It took the Pulse nightclub shooting to make me okay with a potential marriage proposal. After Mike and I were engaged I called my immediate family to share the news. My brother replied with, “But you said you were never getting married!” Yep. Shit happens, and this is a small tale of a fucked-up person coming to terms with big life changes as a response to really fucked up events.
My parents divorced when I was 7, my mom’s parents divorced when I was 9. I didn’t know anyone else with divorced grandparents. Most of my relationships ended with me being cheated on. My last ex and I were together for 9 years…at least 5 years too long. I spiraled into my alcoholism, he was codependent, and we both stayed together because of our love for our shared pets and each other’s families. Us breaking up truly felt like a divorce, but thanks to my sobriety we remain close. I’ve never been friends with an ex before or kept in touch with their family. Again, the power of sobriety and finally growing the fuck up.

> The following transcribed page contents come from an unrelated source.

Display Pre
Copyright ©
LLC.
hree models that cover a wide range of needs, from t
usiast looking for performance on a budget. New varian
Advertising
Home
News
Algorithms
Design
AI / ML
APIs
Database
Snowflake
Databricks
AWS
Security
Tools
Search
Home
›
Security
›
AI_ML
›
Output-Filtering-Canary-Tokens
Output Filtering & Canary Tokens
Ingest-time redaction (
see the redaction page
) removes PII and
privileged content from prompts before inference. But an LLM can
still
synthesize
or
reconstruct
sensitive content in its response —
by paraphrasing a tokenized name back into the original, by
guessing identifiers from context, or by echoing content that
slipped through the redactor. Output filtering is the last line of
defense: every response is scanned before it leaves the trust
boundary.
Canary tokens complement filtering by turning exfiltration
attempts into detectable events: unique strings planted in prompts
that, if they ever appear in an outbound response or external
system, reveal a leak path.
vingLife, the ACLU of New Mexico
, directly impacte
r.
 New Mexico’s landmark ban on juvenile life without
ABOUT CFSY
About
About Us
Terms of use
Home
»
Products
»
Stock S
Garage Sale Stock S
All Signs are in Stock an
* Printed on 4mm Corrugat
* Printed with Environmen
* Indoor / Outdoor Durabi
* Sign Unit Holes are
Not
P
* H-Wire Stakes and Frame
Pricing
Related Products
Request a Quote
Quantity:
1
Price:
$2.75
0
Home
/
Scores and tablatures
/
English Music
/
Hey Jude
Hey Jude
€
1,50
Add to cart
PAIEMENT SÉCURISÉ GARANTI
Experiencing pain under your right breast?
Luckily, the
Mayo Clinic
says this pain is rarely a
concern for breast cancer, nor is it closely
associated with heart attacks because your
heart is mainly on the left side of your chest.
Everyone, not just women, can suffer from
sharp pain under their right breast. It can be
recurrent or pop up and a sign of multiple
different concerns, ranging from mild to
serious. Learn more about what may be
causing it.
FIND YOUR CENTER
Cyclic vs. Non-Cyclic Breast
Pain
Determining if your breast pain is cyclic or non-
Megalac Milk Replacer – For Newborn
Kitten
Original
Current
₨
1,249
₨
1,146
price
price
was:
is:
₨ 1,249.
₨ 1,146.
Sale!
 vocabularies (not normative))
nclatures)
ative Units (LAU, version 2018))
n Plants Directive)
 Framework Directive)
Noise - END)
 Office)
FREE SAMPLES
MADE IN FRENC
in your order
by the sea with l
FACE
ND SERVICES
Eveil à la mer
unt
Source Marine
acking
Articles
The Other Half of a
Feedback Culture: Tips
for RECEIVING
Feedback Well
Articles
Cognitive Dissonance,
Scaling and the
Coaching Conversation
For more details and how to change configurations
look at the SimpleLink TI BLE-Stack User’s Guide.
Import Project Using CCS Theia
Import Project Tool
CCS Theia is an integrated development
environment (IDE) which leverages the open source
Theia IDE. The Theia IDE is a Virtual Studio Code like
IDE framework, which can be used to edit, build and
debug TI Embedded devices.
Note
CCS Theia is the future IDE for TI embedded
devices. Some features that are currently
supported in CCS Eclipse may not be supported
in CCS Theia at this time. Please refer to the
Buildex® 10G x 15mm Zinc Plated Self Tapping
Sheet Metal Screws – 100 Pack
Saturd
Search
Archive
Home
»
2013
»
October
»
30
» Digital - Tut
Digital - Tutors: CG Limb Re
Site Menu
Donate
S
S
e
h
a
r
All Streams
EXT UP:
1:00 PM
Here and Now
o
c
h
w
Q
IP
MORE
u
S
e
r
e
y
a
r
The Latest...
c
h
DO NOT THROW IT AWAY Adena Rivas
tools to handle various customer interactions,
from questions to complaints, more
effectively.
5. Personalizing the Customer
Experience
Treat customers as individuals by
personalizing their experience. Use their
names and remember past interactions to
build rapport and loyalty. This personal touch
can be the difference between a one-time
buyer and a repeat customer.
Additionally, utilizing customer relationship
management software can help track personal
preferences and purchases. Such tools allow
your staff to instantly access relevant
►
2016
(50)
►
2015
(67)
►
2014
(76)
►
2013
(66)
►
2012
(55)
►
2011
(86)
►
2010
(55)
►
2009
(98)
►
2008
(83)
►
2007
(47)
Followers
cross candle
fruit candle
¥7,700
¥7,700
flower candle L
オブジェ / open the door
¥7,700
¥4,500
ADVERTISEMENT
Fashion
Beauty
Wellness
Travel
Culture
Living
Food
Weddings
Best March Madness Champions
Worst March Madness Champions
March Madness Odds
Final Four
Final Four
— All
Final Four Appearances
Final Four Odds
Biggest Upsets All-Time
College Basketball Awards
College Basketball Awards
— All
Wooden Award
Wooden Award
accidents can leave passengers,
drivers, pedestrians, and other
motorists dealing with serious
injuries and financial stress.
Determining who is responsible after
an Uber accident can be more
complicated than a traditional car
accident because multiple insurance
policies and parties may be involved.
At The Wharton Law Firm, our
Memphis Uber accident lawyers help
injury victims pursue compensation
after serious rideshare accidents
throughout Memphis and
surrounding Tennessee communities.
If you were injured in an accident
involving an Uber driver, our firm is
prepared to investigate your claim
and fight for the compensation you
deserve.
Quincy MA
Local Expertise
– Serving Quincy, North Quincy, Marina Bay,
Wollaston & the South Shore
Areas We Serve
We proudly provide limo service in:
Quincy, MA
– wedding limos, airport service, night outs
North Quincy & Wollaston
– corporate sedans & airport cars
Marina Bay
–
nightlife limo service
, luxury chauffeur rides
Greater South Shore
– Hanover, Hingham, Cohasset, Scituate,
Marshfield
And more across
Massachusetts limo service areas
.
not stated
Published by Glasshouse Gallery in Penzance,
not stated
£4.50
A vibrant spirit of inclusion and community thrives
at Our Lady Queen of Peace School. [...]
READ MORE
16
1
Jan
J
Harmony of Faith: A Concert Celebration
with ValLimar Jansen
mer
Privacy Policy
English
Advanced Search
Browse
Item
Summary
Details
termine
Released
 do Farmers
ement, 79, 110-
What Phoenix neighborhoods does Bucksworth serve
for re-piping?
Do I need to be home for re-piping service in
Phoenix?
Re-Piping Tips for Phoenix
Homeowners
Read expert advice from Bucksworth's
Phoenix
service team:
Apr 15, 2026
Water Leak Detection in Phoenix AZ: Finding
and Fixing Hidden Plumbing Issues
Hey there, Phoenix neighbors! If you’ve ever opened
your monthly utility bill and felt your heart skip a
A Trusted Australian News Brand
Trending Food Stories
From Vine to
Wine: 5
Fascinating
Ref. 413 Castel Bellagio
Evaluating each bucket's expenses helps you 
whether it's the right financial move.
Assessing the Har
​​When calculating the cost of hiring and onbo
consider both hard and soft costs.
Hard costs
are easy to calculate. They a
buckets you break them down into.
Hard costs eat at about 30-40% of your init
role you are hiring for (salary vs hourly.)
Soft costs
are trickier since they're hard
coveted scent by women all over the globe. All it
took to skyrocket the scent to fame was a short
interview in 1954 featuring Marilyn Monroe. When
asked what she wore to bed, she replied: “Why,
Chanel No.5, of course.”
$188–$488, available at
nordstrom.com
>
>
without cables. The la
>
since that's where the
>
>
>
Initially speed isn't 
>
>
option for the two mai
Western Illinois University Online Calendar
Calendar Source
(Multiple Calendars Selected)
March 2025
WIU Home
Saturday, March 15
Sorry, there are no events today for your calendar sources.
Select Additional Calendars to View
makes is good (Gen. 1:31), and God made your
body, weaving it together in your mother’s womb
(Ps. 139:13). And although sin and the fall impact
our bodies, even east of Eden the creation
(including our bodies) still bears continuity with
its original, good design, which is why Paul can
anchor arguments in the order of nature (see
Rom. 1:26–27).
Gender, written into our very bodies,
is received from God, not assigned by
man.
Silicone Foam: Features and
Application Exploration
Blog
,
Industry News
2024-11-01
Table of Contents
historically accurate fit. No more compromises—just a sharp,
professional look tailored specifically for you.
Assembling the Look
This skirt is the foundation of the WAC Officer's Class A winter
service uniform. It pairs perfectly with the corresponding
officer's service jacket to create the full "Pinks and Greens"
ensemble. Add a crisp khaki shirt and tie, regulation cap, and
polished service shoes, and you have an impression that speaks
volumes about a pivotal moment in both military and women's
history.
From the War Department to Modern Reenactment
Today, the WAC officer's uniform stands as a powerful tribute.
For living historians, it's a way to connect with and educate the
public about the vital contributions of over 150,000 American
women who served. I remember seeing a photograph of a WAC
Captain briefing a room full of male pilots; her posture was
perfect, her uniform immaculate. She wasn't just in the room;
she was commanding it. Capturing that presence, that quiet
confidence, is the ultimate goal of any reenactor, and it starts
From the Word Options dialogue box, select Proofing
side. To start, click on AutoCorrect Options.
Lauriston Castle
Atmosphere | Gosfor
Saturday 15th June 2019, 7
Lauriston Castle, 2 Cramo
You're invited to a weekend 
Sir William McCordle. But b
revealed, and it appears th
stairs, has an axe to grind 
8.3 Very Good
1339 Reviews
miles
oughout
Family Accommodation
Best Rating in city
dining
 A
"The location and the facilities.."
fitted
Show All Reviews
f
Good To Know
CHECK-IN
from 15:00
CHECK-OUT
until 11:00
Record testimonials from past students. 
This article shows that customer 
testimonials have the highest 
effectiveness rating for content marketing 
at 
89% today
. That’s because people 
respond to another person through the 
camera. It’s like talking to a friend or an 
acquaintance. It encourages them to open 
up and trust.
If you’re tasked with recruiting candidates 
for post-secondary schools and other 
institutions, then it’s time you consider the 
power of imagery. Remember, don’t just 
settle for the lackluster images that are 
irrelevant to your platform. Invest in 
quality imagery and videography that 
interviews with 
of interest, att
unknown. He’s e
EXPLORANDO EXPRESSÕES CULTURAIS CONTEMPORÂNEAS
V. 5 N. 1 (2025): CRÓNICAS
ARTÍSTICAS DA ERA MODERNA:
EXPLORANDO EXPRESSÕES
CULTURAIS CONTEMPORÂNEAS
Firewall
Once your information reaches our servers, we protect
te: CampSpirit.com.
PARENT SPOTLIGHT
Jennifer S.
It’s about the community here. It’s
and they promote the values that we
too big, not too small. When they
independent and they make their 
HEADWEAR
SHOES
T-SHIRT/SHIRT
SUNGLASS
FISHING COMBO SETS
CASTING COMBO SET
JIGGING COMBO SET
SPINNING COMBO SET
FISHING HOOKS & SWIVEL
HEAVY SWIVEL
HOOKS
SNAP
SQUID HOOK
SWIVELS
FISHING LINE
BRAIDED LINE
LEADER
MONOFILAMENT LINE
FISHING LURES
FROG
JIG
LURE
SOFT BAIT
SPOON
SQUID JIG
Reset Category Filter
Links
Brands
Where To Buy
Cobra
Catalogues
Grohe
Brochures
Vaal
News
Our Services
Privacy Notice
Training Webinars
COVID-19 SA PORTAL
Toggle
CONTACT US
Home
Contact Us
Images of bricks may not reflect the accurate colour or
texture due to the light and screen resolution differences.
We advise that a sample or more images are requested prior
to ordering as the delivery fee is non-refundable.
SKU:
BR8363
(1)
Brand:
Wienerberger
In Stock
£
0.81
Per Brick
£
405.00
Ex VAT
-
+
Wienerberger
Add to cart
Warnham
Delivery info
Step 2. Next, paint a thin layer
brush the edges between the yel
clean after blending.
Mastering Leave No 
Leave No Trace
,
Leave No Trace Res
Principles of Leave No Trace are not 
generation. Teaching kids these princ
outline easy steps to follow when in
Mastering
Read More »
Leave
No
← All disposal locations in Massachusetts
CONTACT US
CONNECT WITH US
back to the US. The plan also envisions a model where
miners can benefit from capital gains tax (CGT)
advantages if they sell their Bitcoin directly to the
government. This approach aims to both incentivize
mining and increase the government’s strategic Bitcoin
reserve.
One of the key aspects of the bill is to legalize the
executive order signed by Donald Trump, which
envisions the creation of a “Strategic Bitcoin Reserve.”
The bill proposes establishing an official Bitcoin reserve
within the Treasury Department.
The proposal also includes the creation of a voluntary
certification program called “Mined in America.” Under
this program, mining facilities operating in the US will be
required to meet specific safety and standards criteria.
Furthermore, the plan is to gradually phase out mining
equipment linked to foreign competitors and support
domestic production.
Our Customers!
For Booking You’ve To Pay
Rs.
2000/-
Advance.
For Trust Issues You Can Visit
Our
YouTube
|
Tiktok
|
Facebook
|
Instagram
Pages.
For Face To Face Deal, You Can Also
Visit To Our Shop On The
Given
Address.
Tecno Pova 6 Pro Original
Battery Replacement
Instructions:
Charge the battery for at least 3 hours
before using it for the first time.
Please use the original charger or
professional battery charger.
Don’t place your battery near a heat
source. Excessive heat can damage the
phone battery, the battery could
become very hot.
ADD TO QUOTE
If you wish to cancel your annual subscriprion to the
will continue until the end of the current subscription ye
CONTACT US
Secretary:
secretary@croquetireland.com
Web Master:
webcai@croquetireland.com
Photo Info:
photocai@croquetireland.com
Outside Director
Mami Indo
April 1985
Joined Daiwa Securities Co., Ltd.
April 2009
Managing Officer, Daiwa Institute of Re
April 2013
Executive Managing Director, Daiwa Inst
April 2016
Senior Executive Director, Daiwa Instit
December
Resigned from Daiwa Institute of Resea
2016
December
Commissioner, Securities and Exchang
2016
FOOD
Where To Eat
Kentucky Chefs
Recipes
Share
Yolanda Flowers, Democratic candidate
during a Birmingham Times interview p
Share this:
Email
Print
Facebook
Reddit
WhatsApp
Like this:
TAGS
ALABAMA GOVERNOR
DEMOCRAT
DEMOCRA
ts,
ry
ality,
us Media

Mike seemed too good to be true. I thought he “liked me too much” and that scared the hell out of me. He didn’t see me as someone who failed. I saw myself as someone whose alcoholism was discovered in a very public way by being a terrible person who caused a head on crash while in a black out. Someone who had to resign from their job to sit in a maximum-security jail for 6 months. I was then on probation for 3 years and couldn’t drive. I required permission from the state to travel anywhere. I lost everything. Ashi and I moved into a tiny studio apartment that I could barely afford. Despite all this, Mike thought I was an amazing person and treated me like a queen. He still does.
Marriage terrified me because I could only see failure. A lot of us are perfectionists, but pretty much every drunk and addict I know are perfectionists to the extreme. As in, why should I even try?
When the Pulse shooting happened in July 2016, I was heartbroken. So many killed and injured who were just out having fun. At this point shootings happened at concerts, movie theaters, churches, grocery stores. In 2012 three teenagers were shot and killed in the cafeteria of my high school. I remember the terror that morning of wondering if my cousin was alive, and later feeling relief that he was okay but his friends were dead. One was left paralyzed after being shot 4 times. In the public and academic libraries I worked at, we practiced active shooter drills and trainings. While working admin at the Akron Humane Society for a number of years, we would get phone calls from crazy people telling us that they were going to come shoot us all up after taking their dogs from them due to cruelty and neglect. One guy said that he was going to come up and “make the news” to get even with what we had done (i.e. removing dogs from a dangerous situation by law).
After Pulse…I changed my thinking. I was already lucky to be alive/walking/talking after my wreck. I live in a world and in a country where I can be killed by gun violence seeing a favorite band, being at work, just being at the wrong place at the wrong time. Why was I afraid of the failure of a marriage that hasn’t happened yet? If our marriage fails, it’s not the end of the world. We have this one life, and I chose to love fiercely with no regrets. I also choose to not live in a world where my teacher friends and CHILDREN live in fear of their lives. Today I am making phone calls to politicians, and if you’ve been impacted by gun violence or have a freaking soul, I hope you will do the same.